PROBLEM TO SOLVE:
Copy, from the entries below, each line in which the string "vidro" appears.

Dataset records:
Content starts

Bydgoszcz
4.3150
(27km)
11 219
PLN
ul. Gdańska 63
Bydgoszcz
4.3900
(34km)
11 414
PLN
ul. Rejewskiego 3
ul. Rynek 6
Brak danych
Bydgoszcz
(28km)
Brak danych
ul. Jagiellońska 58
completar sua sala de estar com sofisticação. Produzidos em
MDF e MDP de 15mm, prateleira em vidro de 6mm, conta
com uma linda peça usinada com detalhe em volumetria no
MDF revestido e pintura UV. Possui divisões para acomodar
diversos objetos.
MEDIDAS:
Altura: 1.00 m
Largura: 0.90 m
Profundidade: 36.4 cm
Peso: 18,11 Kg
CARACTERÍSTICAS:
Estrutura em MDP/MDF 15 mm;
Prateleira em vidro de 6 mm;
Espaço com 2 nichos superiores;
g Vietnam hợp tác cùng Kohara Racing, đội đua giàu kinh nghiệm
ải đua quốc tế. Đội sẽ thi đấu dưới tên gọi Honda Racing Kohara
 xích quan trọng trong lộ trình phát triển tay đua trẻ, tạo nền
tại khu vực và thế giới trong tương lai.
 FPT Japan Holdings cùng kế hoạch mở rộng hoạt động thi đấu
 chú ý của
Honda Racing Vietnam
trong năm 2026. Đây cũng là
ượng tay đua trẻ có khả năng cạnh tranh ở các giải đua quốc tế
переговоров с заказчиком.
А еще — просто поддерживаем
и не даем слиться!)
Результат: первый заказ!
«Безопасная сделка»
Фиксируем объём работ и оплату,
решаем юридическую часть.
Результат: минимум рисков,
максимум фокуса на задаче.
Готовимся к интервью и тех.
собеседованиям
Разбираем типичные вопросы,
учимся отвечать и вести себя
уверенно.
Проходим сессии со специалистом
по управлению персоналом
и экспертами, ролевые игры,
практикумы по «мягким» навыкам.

Content ends

WRITTEN SOLUTION:
MDF e MDP de 15mm, prateleira em vidro de 6mm, conta
Prateleira em vidro de 6 mm;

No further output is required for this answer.